When you have made a space or two you can enable and administer your features for that space. The easiest way to get to these admin pages is to put this into your theme's page.tpl.php:

<?php
print $space_user_links;
?>

<?php
print $space_admin_links;
?>

..which will print out some handy links for you. Also, download Open Atrium and poke around there. It's fairly complex but you can learn a lot by seeing how they have used these modules.

Anyhoo, good luck whatever you go with! :)

Thanks for taking the time to

harcher's picture

Thanks for taking the time to explain this.

Thing is I don't have the time to learn all this. I've got another 3 weeks to build this. The website stucture is far more complex than the example I gave. Not only do we have news, we have: Clients, Disciplines (basically categories, so Taxonomy), Case Studies, People, Friends, Vacancies...And most those have a many to many relationship plus for each location. Then ALL of that needs to get filtered and aggregated (can you imagine the workflow on that!!) into the main website...It proved to be really complicated considering I've never used those modules and it's only my 2nd drupal site.

I've seen that video too and a few others from DevSeed. Trust me I've done my homework :)

"If you wish to have four installs you will probably run into some other issues, like aggregating content from three of the sites on the main site, updating your sites etc."

I thought about that. What I'm going to do is have the admins from the office websites enter content items twice (I can't believe I'm resorting to this). They will first enter (for example) a news item into the office website that they belong to, then into the uk main website. When entering into uk, they will set the state of the item to Draft, then when they are ready, they will set to Review (Workflow magic).
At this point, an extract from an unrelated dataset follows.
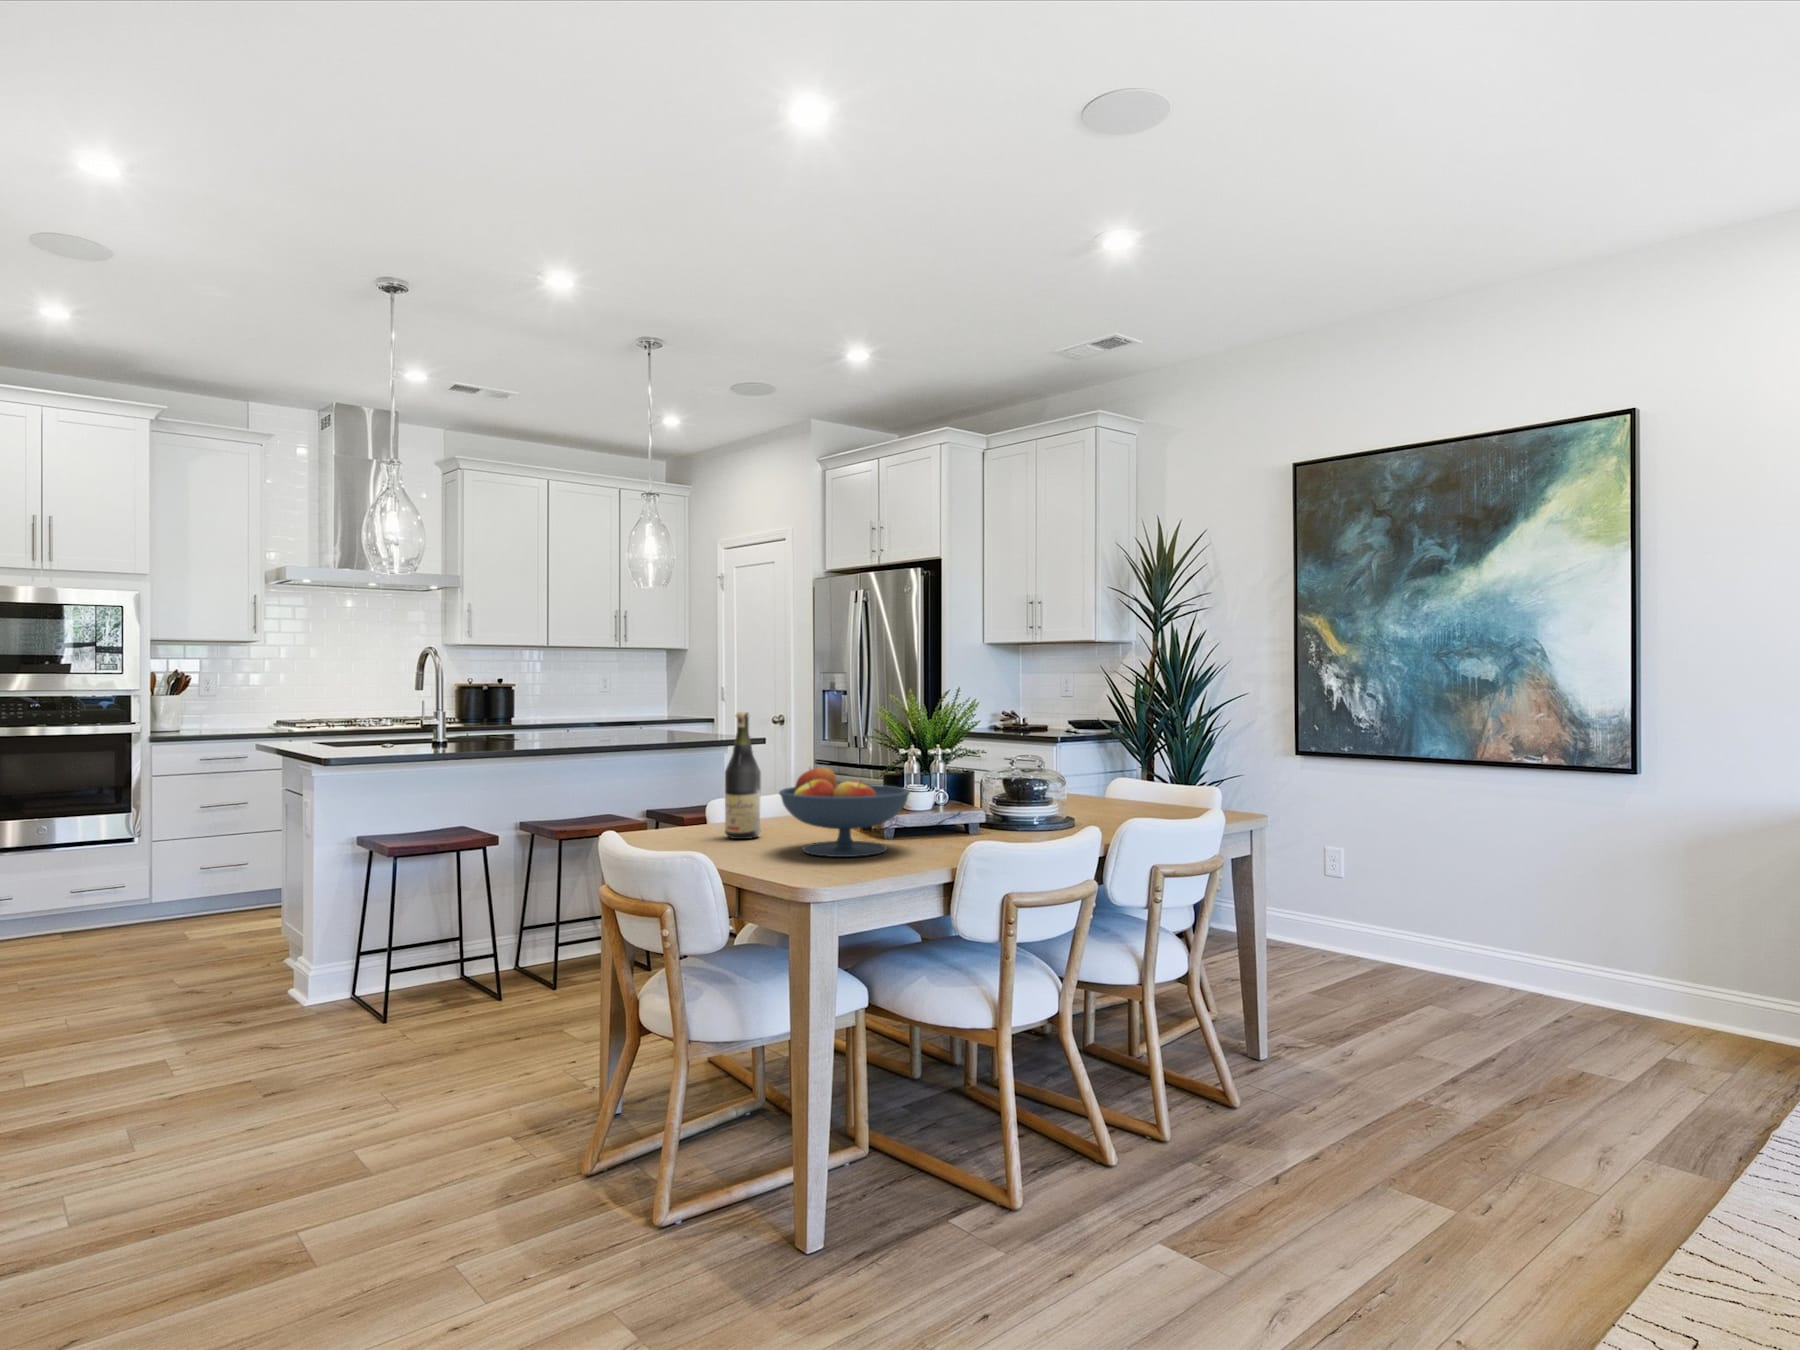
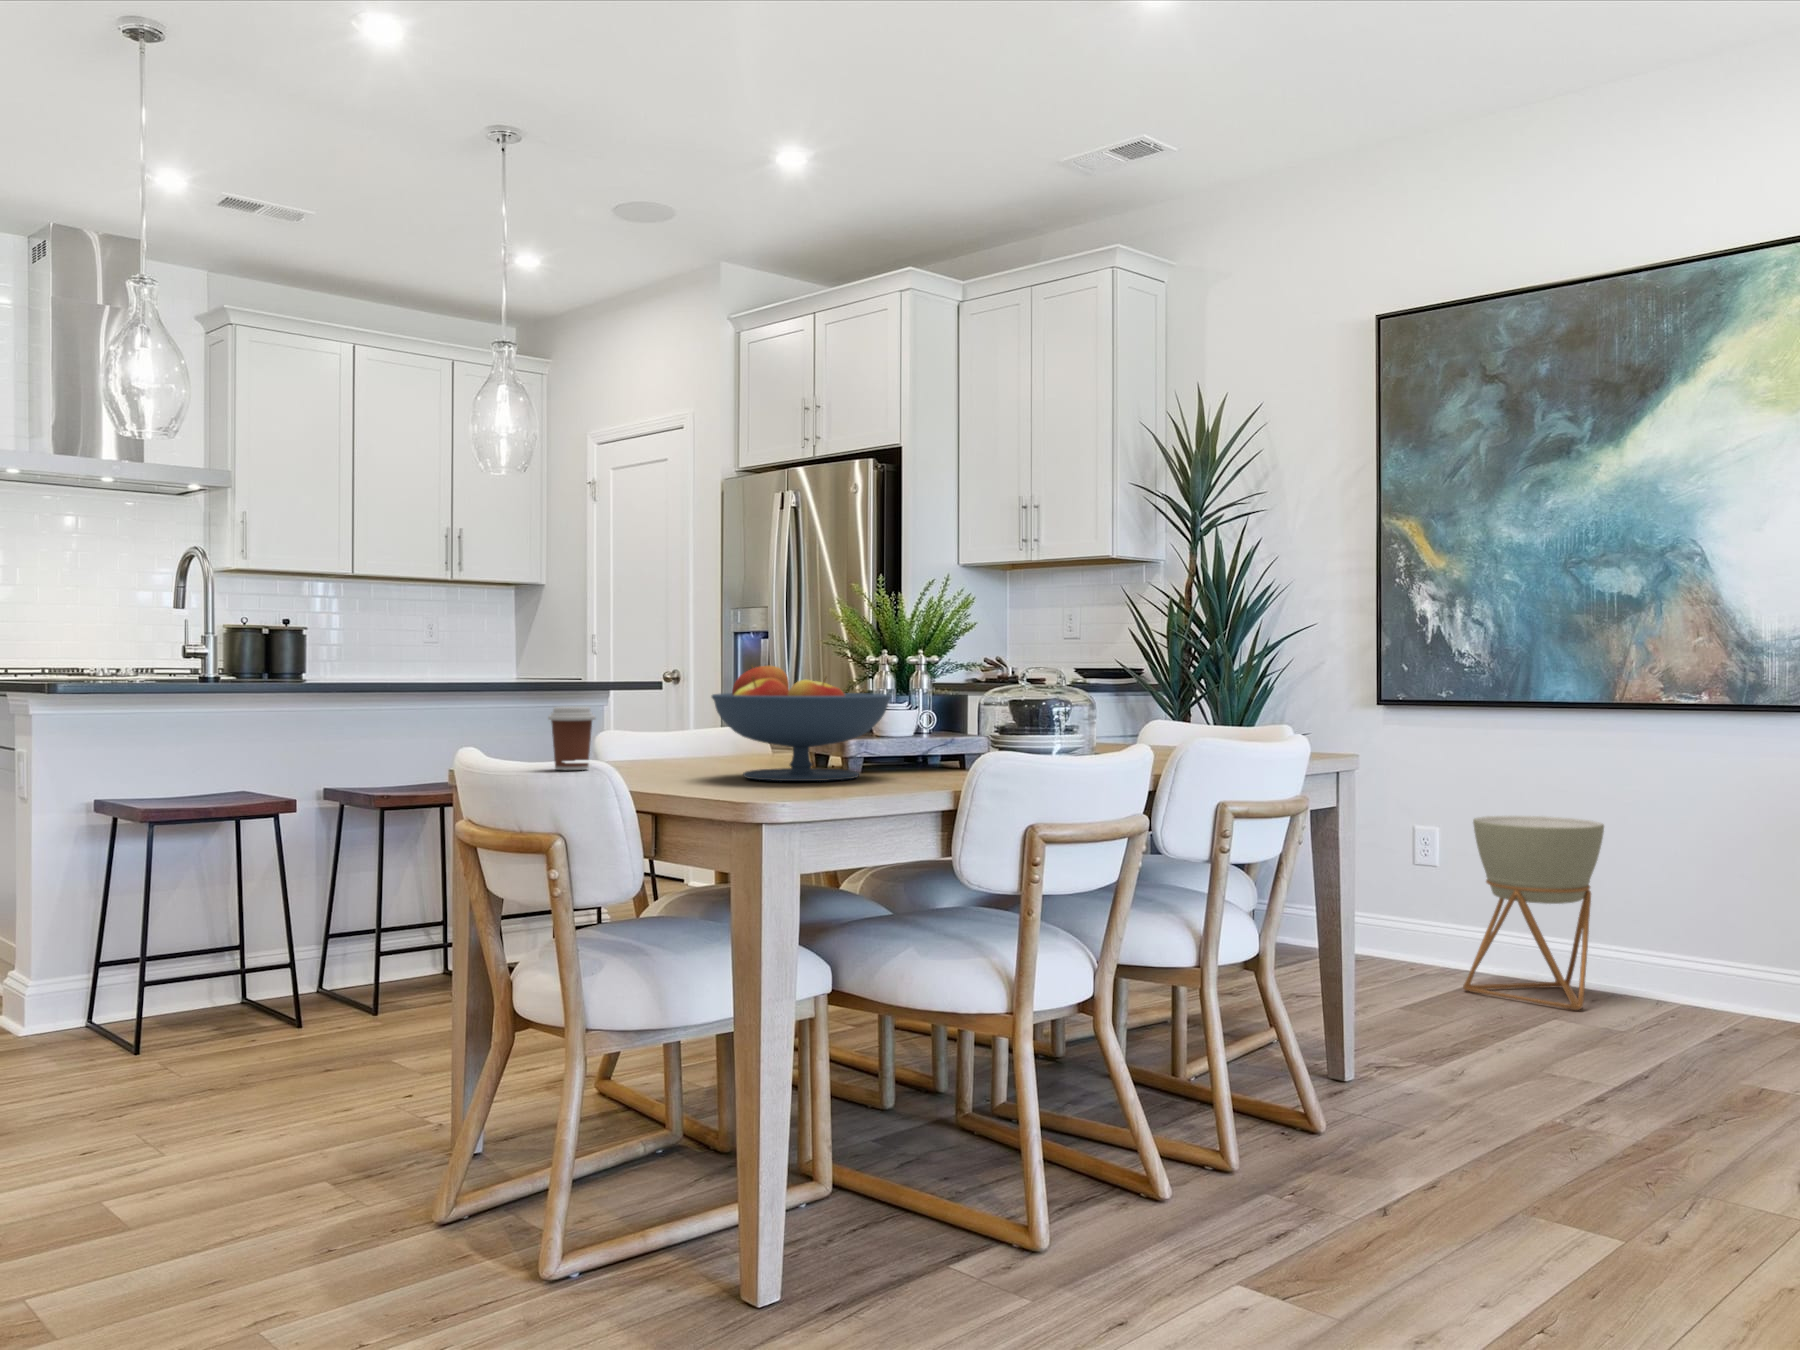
wine bottle: present [725,712,761,839] -> none [630,597,680,770]
coffee cup: none [666,790,700,838] -> present [548,706,596,770]
planter: none [1359,843,1466,996] -> present [1463,816,1604,1010]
When that transition happens, the website will send an email action to the uk admin, telling them that an item has been added and needs approval and will show up in uk (poor uk admin, shes gonna get LOADS of emails lol)

Very bad system design but it will work and might be better for SEO using subdomains :)

I'm just running outa time.

Feed api?

skor's picture

You could use the Feed API module to automatically aggregate the content up to the main site.